### SUPPLIED PASSAGE
·····

6. Model Variants, Limitations, and Practical Considerations
Variants span head-pairing, group-based fusion (linear or via pooling), full-score copying, and pattern sharing. Practical insights and limitations include:
- No universal clustering: Grouping is typically per-layer, with no cross-layer sharing (Cao et al., 19 Feb 2024).
- Retraining sensitivity: Post-sharing fine-tuning must be carefully scheduled; downstream tasks peak at different retraining steps, requiring tuning of and epoch count to avoid overfitting (Cao et al., 19 Feb 2024).
- Static vs. dynamic schedules: Static selection of reuse heads (by index or position) is simpler but less adaptive than cluster- or similarity-guided strategies (Bhojanapalli et al., 2021).
- Feed-forward redundancy untapped: Most work focuses on MHA blocks. FFN sublayers dominate parameter count but have not been systematically studied for similarity-guided sharing (Cao et al., 19 Feb 2024).
- KV alignment for RoPE: For compatibility with rotary position embedding, orthogonal group alignment is performed in 2×2 blocks, preserving functional equivalence (Jin et al., 30 Dec 2024).
- Cache/activation similarity preferred: Measure similarity on activation caches rather than raw weights to capture true functional proximity (Jin et al., 30 Dec 2024).
- Dynamic adaptivity: Future extensions could enable on-the-fly, per-example reuse decisions, but most current methods operate with statically assigned sharing groups (Bhojanapalli et al., 2021).
7. Extensions and Future Directions
Proposed extensions to similarity-guided per-head reuse include:
- Learnable gating or routing: Adaptive gating networks can interpolate between fresh and reused heads per example (Bhojanapalli et al., 2021).
- Offline clustering for more expressive assignments: Hierarchical or distance-threshold clustering, possibly with knowledge distillation to guide group formation (Peng et al., 26 May 2025).
- Dynamic head budgets: Allocate sharing ratios per layer according to local fusion or alignment loss (Chen et al., 3 Jun 2024).
- Extending fusion/sharing to cross-attention blocks, FFNs, or multi-modal architectures.
- Integration with sparse attention and blockwise computation: As in SharePrefill, combining per-head pattern sharing with blockwise pruning for long-context LLMs (Peng et al., 26 May 2025).
These developments affirm the central role of measured similarity in uncovering functional redundancy and guiding efficient architectural transformations in attention-based models.

·····

### REQUIRED TASKS
a - From the passage on attention-head sharing, reproduce the portion starting at "- Dynamic adaptivity: Future" and ending at "or multi-modal architectures.".
b - Decide whether each statement below agrees with the passage on attention-head sharing. Answer yes or no for each and quote the words that decide it: (i) Grouping of heads is typically shared across layers. (ii) FFN sublayers dominate parameter count. (iii) Most current methods make reuse decisions on the fly for each example.

Extracted page text data:
·····

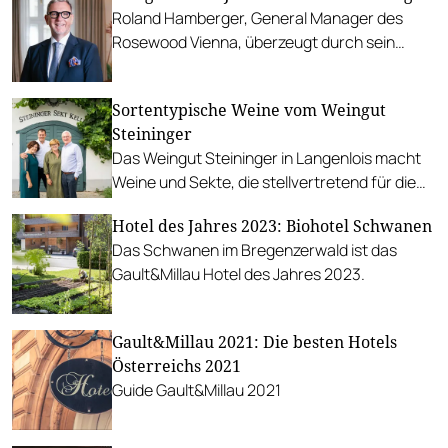
Roland Hamberger, General Manager des
Rosewood Vienna, überzeugt durch sein
unermüdliches Engagement.
Sortentypische Weine vom Weingut
Steininger
Das Weingut Steininger in Langenlois macht
Weine und Sekte, die stellvertretend für die
Weinbauregion Kamptal stehen.
Hotel des Jahres 2023: Biohotel Schwanen
Das Schwanen im Bregenzerwald ist das
Gault&Millau Hotel des Jahres 2023.
Gault&Millau 2021: Die besten Hotels
Österreichs 2021
Guide Gault&Millau 2021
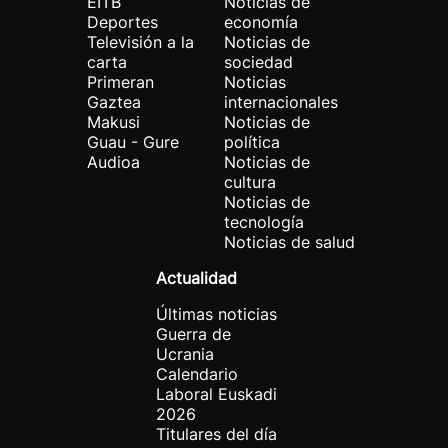
EITB
Noticias de
Deportes
economía
Televisión a la
Noticias de
carta
sociedad
Primeran
Noticias
Gaztea
internacionales
Makusi
Noticias de
Guau - Gure
política
Audioa
Noticias de
cultura
Noticias de
tecnología
Noticias de salud
Actualidad
Últimas noticias
Guerra de
Ucrania
Calendario
Laboral Euskadi
2026
Titulares del día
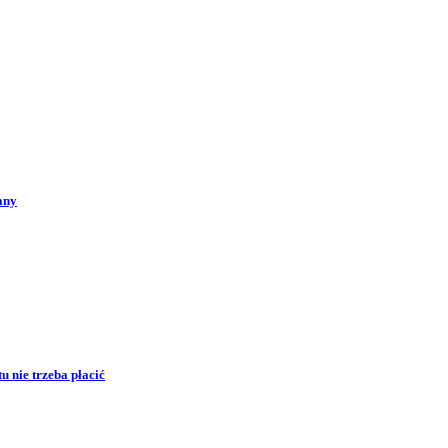
any
 nie trzeba płacić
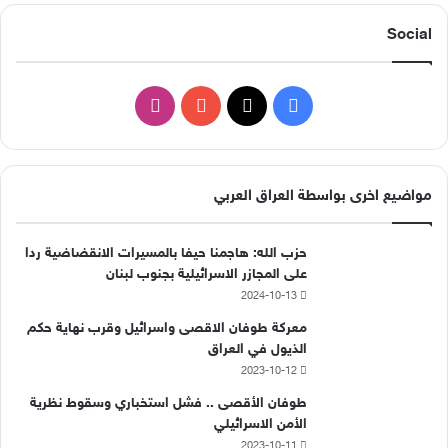
Social
ف
ا
ي
X
Y
ن
س
o
س
مواضيع اخرى بواسطة العراق العربي
ب
u
ت
حزب الله: هاجمنا حيفا بالمسيرات الانقضاضية ردا
و
T
ق
على المجازر الاسرائيلية بجنوب لبنان
2024-10-13
ك
u
ر
معركة طوفان الاقصى واسرائيل وقرب نهاية حكم
b
ا
الذيول في العراق
2023-10-12
e
م
طوفان الأقصى .. فشل استخباري وسقوط نظرية
الأمن الاسرائيلي
2023-10-11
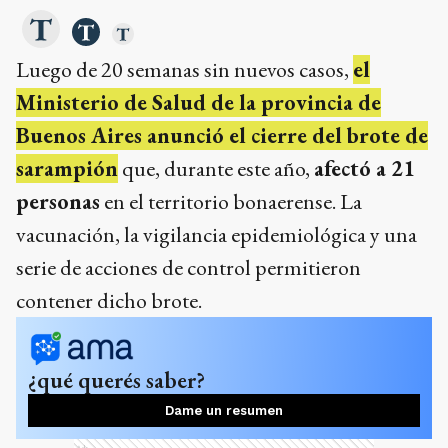
Luego de 20 semanas sin nuevos casos,
el
Ministerio de Salud de la provincia de
Buenos Aires anunció el cierre del brote de
sarampión
que, durante este año,
afectó a 21
personas
en el territorio bonaerense. La
vacunación, la vigilancia epidemiológica y una
serie de acciones de control permitieron
contener dicho brote.
¿qué querés saber?
Dame un resumen
Ads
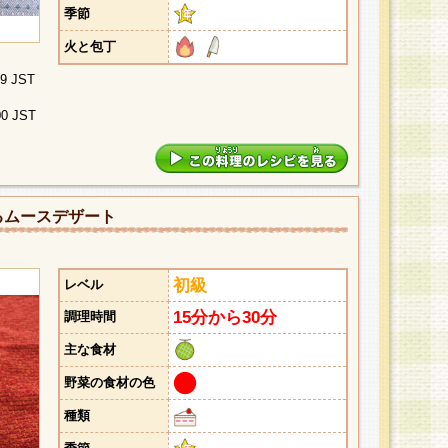
季節
火と包丁
29 JST
00 JST
るムースデザート
初級
レベル
15分から30分
調理時間
主な食材
野菜の食材の色
種類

·····

### RESULTS OF THE EXERCISE
a -
- Dynamic adaptivity: Future extensions could enable on-the-fly, per-example reuse decisions, but most current methods operate with statically assigned sharing groups (Bhojanapalli et al., 2021).
7. Extensions and Future Directions
Proposed extensions to similarity-guided per-head reuse include:
- Learnable gating or routing: Adaptive gating networks can interpolate between fresh and reused heads per example (Bhojanapalli et al., 2021).
- Offline clustering for more expressive assignments: Hierarchical or distance-threshold clustering, possibly with knowledge distillation to guide group formation (Peng et al., 26 May 2025).
- Dynamic head budgets: Allocate sharing ratios per layer according to local fusion or alignment loss (Chen et al., 3 Jun 2024).
- Extending fusion/sharing to cross-attention blocks, FFNs, or multi-modal architectures.

b -
(i) No: "Grouping is typically per-layer, with no cross-layer sharing"
(ii) Yes: "FFN sublayers dominate parameter count"
(iii) No: "most current methods operate with statically assigned sharing groups"